Мистер Элиот явно оценил по достоинству литературную эрудицию сыщика.
– Да, что-то похожее. Но вы же теперь видите, насколько реальной оказалась причина для моей тревоги, когда я связал все это с рассуждениями экспертов обо мне и Пауке? А тем более с тех пор, как начались безумные трюки шутника. И мои метафизические гипотезы стали простейшей попыткой уйти от столь неприятной вероятности, найти хоть какое-то успокаивающее объяснение. И только после того, как пропавшая картина обнаружилась столь нелепым образом, я понял, что могу смело исключить обе томившие меня мысли.
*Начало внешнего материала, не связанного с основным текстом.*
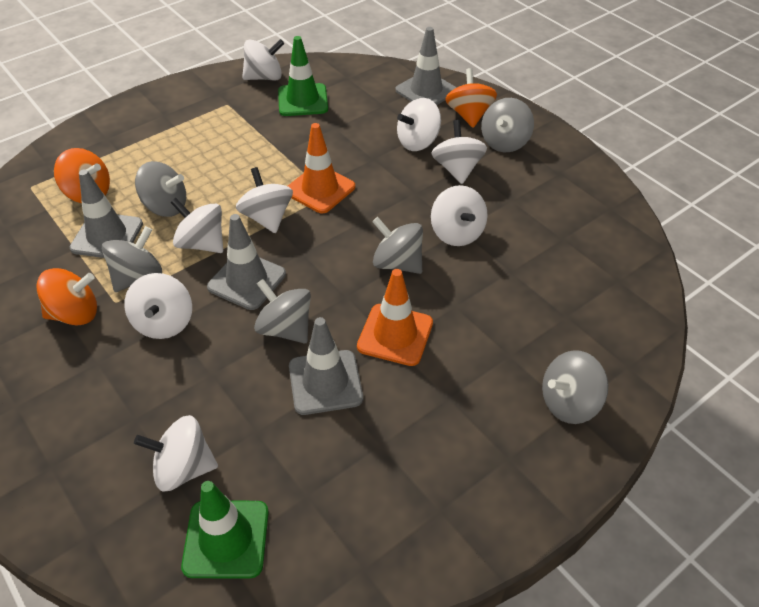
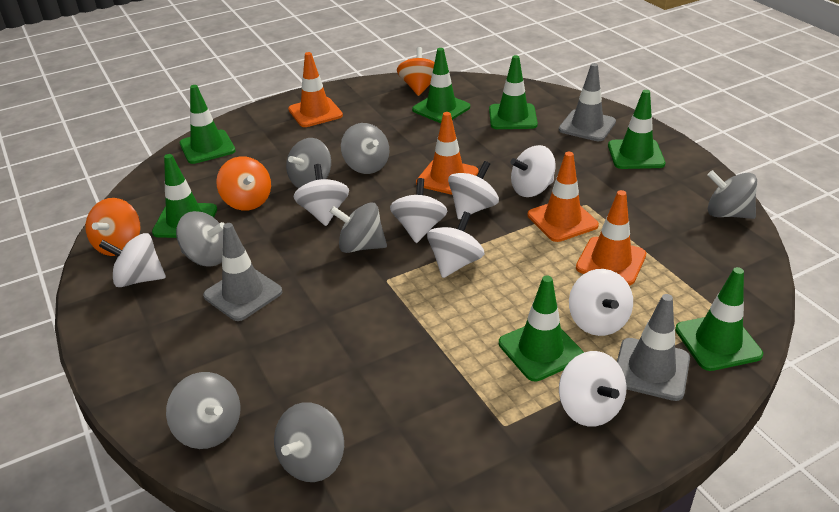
green traffic cone: [181,481,269,578] [278,36,328,116] = 2 -> [152,154,217,238] [180,85,236,164] [412,48,470,123] [489,55,538,129] [499,276,584,382] [608,90,665,169] [675,267,763,371] = 7
grey spinning top: [102,226,162,292] [135,161,186,217] [254,279,311,343] [372,217,423,274] [481,98,534,152] [542,350,608,424] = 6 -> [166,372,240,449] [176,211,225,266] [274,402,344,482] [286,138,331,188] [330,202,387,253] [341,123,390,174] [707,170,757,219] = 7
grey traffic cone: [70,169,143,258] [207,214,286,310] [289,317,363,415] [396,27,456,105] = 4 -> [203,223,282,321] [559,63,616,141] [617,294,690,401] = 3
orange traffic cone: [288,123,355,213] [357,269,433,366] = 2 -> [288,52,343,127] [416,112,479,195] [527,152,599,242] [576,190,646,285] = 4

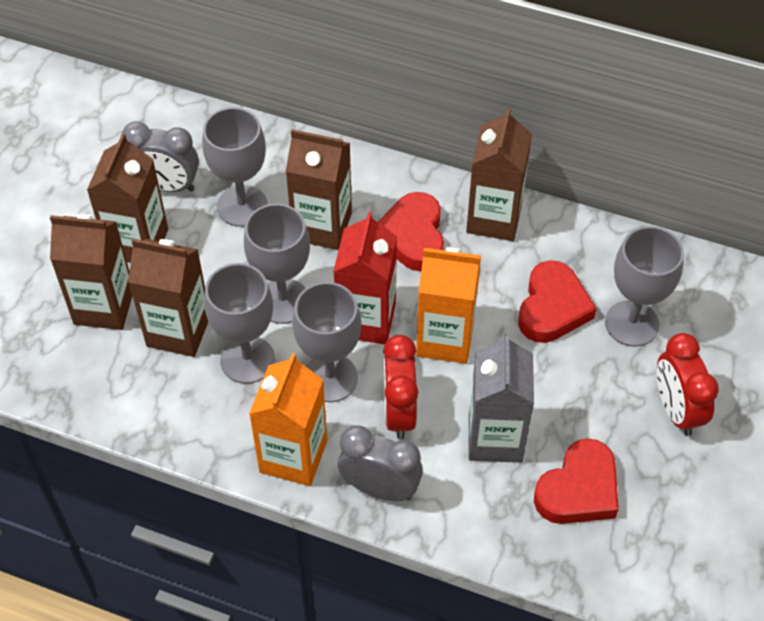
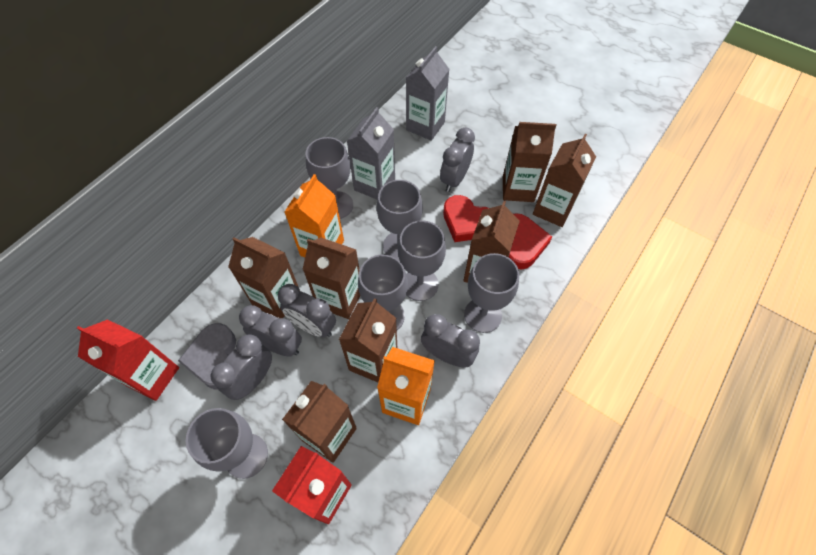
brown carton: [50,214,132,330] [87,133,168,263] [128,239,208,357] [286,129,352,250] [466,108,532,241] = 5 -> [228,237,298,318] [282,381,357,463] [303,237,360,319] [339,298,397,382] [463,201,520,283] [503,122,556,202] [533,134,596,227] = 7
grey carton: [468,333,534,463] = 1 -> [346,107,395,199] [406,46,449,141] = 2
grey clock: [122,121,199,192] [338,425,423,501] = 2 -> [211,334,272,400] [239,305,302,357] [278,284,336,337] [421,314,480,368] [440,128,475,192] = 5
grey goblet: [202,107,268,227] [204,263,275,384] [244,203,310,324] [292,282,361,402] [605,226,684,347] = 5 -> [186,408,268,479] [305,137,353,219] [358,254,408,330] [377,180,423,261] [398,220,446,301] [464,253,519,333] = 6
grey heart: none = 0 -> [178,323,236,390] = 1
red carton: [333,212,397,344] = 1 -> [77,319,179,401] [272,446,352,524] = 2
red clock: [383,335,419,439] [657,333,719,436] = 2 -> none = 0
red heart: [378,192,444,271] [518,260,597,343] [534,438,619,524] = 3 -> [443,195,488,242] [509,213,552,269] = 2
Ни одна из возможных моих личностей, если даже допустить случай раздвоения, не повела бы себя подобным образом… Хольм, дружище, не позволяйте им чрезмерно себя эксплуатировать.
Таким образом, новая уверенность, обретенная мистером Элиотом, выглядела не только хрупкой, но и основанной на глубоко ошибочном суждении. Та же «мисс А», просыпаясь в перевернутой вверх дном спальне, наверняка приходила к тому же вполне рациональному выводу, что ни одна ее побочная ипостась не способна на такое. Но едва ли сейчас стоило объяснять подобные вещи мистеру Элиоту – Эплби уже собрался перейти к другой теме, когда его собеседник снова перехватил инициативу:
– Не уверен, поймете ли вы меня, если скажу, что мнение Чоуна было основательно поколеблено, потому что крайне заинтересовало меня самого. Оно захватило мое воображение. А мое воображение, чтобы вы знали, легко уподобить мускулатуре профессионального спортсмена-борца – оно чрезмерно развито и натренировано до такой же опасной степени. Я предположил, что теория Чоуна верна, и стал раздумывать над различными непредсказуемыми последствиями, вытекающими из нее, как если бы работал над новой книгой. Крайне увлекательно, но в результате угнетающе, особенно после того, как Чоун выступил с еще одной гипотезой: теперь он считает, что, сам того не замечая, я играю напускную роль, то есть актерствую.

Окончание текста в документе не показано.